由于噪声(如广告)、权限不足、隐私保护或恶意伪装等原因,造成大量网页显式内容特征不能被及时、全面的获取。在此背景下,为解决在网页内容特征严重缺失情况下如何对网页有效分类的问题,提出一种基于图嵌入与集成分类算法XGBoost(extreme gradient boosting)利用网页链接网络中隐含关系特征进行网页多分类的方法。首先,利用网页及网页间的超链接关系,构造出网页链接网络;然后,通过图嵌入模型抽取节点(网页)在链接网络中的隐含关系特征;其次,提取节点的集聚系数、PageRank值等统计学结构特征,共同构成节点的稠密特征向量;最后,利用基于XGBoost等集成学习模型构建节点分类预测模型对网页进行分类预测。在真实维基百科网页链接数据集上的实验结果表明:在完全缺乏网页显式内容特征情况下,所提出的Struct2Vec*+XGBoost组合方案实现了良好的网页分类效果,在准确率、精准率、查全率及F1值4项指标上分别达到0.987 5、0.965 9、0.971 3和0.964 1。

内容特征缺失  /  图嵌入  /  网页链接网络  /  网页多分类

Explicit content features of webpages are often unavailable due to distractions such as commercials, insufficient permissions, privacy protection, or deceptive disguises. To address the challenge of classifying webpages with severe content feature deficiency, a method combining graph embedding and extreme gradient boosting(XGBoost) was proposed. This method leveraged implicit relational features in webpage hyperlink networks for multi-classification. Firstly, a hyperlink network was constructed using relationships between webpages. Then, node features were extracted using graph embedding models, and statistical structural features such as clustering coefficients and PageRank values were concatenated to form dense feature vectors. Finally, ensemble learning models, including XGBoost, were trained to classify webpages for prediction. Experiments on a real Wikipedia dataset show that the Struct2Vec*+XGBoost approach achieves excellent classification results, with accuracy, precision, recall, and F1-score metrics reaching 0.987 5, 0.965 9, 0.971 3, and 0.964 1, respectively. These results are superior to those of comparison models. The findings demonstrate the effectiveness of using implicit link-based features for webpage classification in scenarios with content feature deficiency.

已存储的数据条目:

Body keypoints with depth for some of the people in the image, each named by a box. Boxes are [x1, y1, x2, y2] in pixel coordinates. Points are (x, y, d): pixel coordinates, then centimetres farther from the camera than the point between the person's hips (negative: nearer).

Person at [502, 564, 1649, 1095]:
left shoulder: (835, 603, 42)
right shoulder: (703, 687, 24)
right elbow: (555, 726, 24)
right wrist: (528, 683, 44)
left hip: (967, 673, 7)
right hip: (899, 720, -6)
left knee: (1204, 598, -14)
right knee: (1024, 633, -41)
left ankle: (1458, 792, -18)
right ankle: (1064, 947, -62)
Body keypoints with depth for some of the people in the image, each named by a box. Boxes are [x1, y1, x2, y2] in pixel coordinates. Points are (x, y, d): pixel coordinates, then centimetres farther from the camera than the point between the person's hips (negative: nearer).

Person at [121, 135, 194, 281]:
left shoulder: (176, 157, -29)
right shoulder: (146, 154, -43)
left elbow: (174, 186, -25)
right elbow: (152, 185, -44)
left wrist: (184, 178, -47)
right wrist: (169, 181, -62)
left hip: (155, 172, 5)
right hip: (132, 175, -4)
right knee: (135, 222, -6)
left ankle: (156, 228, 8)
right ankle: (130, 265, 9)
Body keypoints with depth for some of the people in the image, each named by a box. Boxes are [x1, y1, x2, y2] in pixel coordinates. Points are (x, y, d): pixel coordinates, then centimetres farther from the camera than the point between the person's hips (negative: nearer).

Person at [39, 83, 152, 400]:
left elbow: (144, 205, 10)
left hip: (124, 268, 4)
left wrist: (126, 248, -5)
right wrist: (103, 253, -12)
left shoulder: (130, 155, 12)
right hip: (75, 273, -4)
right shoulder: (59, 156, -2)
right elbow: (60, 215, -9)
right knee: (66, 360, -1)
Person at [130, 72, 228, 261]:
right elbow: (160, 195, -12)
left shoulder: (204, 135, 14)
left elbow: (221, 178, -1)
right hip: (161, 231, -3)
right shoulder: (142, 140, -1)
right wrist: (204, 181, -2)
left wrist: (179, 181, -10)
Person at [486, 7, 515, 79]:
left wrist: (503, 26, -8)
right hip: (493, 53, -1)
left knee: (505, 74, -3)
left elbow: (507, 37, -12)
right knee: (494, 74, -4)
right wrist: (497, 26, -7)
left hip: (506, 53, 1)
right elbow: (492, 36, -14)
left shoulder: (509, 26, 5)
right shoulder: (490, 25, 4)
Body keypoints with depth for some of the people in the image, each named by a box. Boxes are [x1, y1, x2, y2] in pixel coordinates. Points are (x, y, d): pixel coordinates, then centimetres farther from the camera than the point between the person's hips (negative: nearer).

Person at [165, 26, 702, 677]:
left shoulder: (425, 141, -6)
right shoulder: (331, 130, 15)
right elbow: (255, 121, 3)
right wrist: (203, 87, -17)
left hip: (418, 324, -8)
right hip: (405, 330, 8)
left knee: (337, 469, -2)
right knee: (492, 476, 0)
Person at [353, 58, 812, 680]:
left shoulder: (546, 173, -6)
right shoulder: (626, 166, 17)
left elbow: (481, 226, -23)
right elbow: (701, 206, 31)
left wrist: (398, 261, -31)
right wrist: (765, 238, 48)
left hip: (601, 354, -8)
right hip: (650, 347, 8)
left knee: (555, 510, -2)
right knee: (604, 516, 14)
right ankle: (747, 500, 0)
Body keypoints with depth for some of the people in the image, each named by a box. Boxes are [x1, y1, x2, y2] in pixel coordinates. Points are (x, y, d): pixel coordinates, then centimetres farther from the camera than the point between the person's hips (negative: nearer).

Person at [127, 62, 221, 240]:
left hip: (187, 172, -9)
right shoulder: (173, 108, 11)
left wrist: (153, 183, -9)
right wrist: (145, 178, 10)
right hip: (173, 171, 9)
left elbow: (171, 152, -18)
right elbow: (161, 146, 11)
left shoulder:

问题与任务>
- A) 请把原文摘录中的英文句子"Firstly, a hyperlink network was constructed using relationships between webpages."译成中文。
- B) 原文摘录的中文部分用哪几项指标衡量网页分类效果?请全部列出。
作答时只能依据原文摘录。

练习答案>
- A) 首先,利用网页之间的关系构建了超链接网络。

- B) 准确率、精准率、查全率、F1值